Currently, the NCUA does not define what constitutes participation in the conduct of the affairs of an insured credit union. Proposed IRPS 19-1 reiterates the NCUA's current position that agency and court decisions will inform its determination and that, generally, participation will depend upon the degree of influence or control over the management or affairs of the insured credit union.
Neither the statute nor the regulation contains a definition of a crime or criminal offense involving dishonesty or breach of trust. This was defined by NCUA in IRPS 08-01. IRPS 19-01 does not propose any changes to these definitions.
The view from 30,000 feet
The proposed rule would expand the current de minimis exception to include additional offenses to qualify as de minimis offenses, to reduce the number of offenses that would require an application to the Board (i.e. low-risk, isolated offenses, etc.), and to expand the pool of applicants credit unions can consider for employment. Proposed IRPS 19-1 would clarify that all of the sentencing requirements associated with a conviction or conditions imposed by the pretrial diversion or similar program, including, but not limited to, imprisonment, fines, condition of rehabilitation, and probation requirements, must be completed before the Board will deliberate a consent application.
Under the NCUA's current policy, a covered offense is considered de minimis if it meets five criteria. Only one criteria (criterion (2)) has changed: “the offense was punishable by imprisonment for a term of less than one year and/or a fine of less than $1,000, and the punishment imposed by the court did not include incarceration.” See, Interpretive Ruling and Policy Statement 08-1, P. 21.
The potential punishment and/or fine provision would be updated to allow those offenses punishable by imprisonment for a term of one year or less and/or a fine of $2,500 or less, and those punishable by three days or less of jail time, to meet that de minimis criterion. It would also add a definition of “jail time” to clarify the circumstances under which a lesser crime would qualify as de minimis .
IRPS 19-1 proposes a new age-based exception to the filing requirement. Under the proposal, a person with a covered conviction or program entry that occurred when the individual was 21 years of age or younger, and who otherwise meets the general de minimis criteria, will qualify for this de minimis exception if:
- the conviction or program entry was entered at least 30 months prior to the date an application would otherwise be required; and
- all sentencing or program requirements have been met prior to the date an application would otherwise be required.

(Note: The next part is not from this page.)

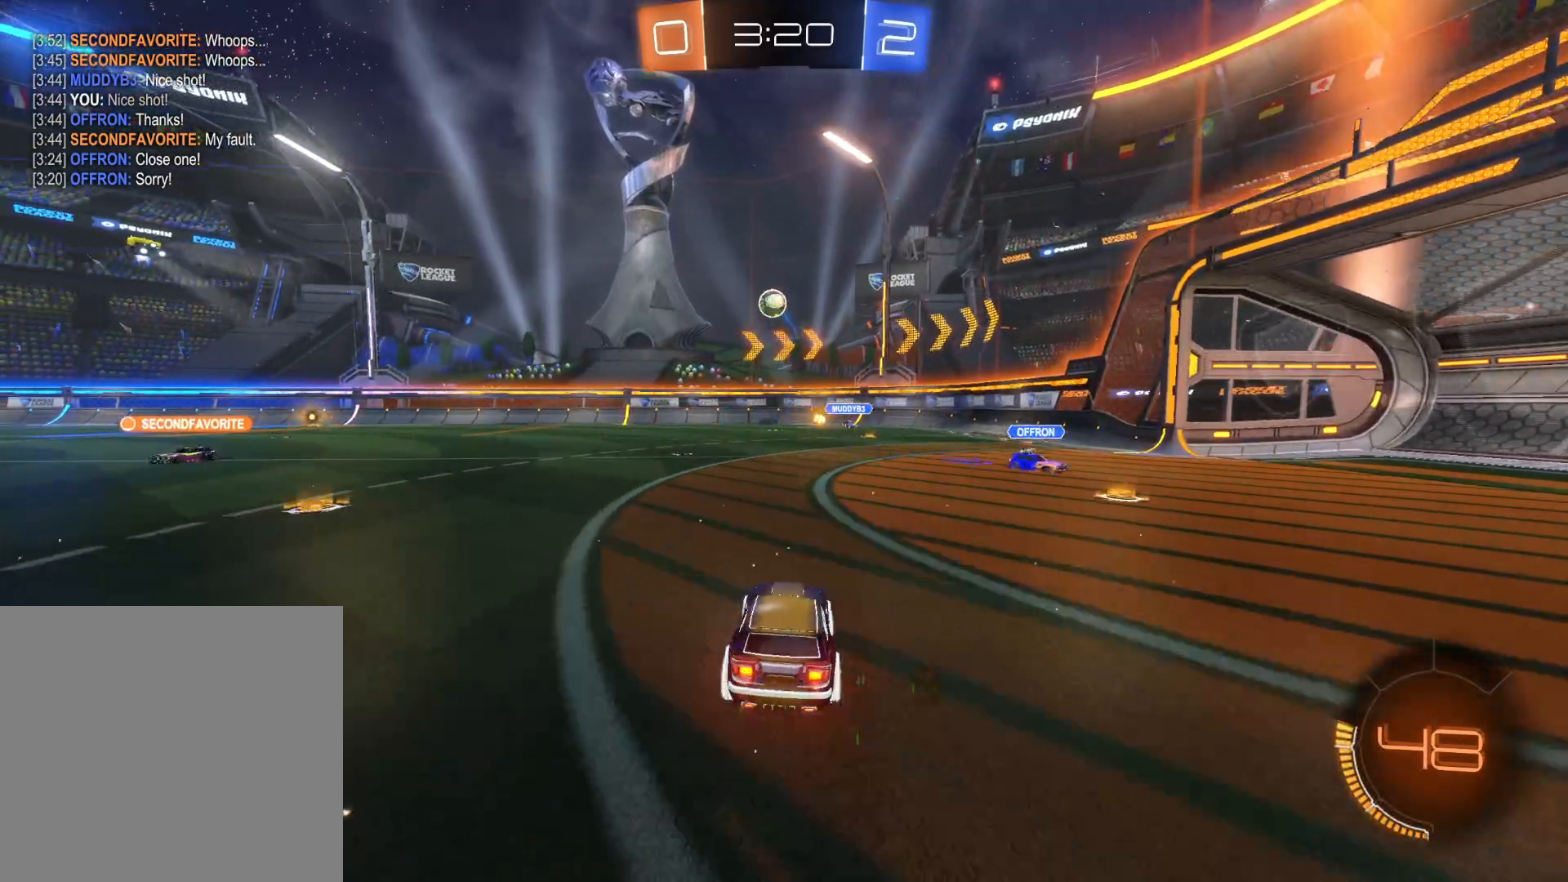
{"buttons": ["CROSS", "CIRCLE", "R2"], "left_stick": "down-left", "right_stick": "center", "events": [[66, "left_stick", "down"], [133, "CROSS", "down"], [166, "CIRCLE", "down"], [316, "left_stick", "down-left"]]}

In addition, IRPS 19-1 proposes to expand the exception to include convictions or program entries for insufficient funds checks of aggregate moderate value, small dollar simple theft, false identification, and simple misdemeanor drug possession. It also seeks comment on whether the Board should delegate responsibility of reviewing certain applications to streamline the application process.
Under Part 713 of NCUA's Rules and Regulations, credit unions are required to have bond coverage against dishonesty or fraud by employees, and the terms of that coverage may have its own policy or background search requirements in connection with the issuance of that bond. Proposed IRPS 19-1 would continue to require that any person who meets the de minimis criteria must be covered by a fidelity bond to the same extent as other employees in similar positions. In addition, that person is required to disclose the presence of the conviction or pretrial diversion program entry to all insured credit unions or insured depository institutions in the affairs of which he or she intends to participate.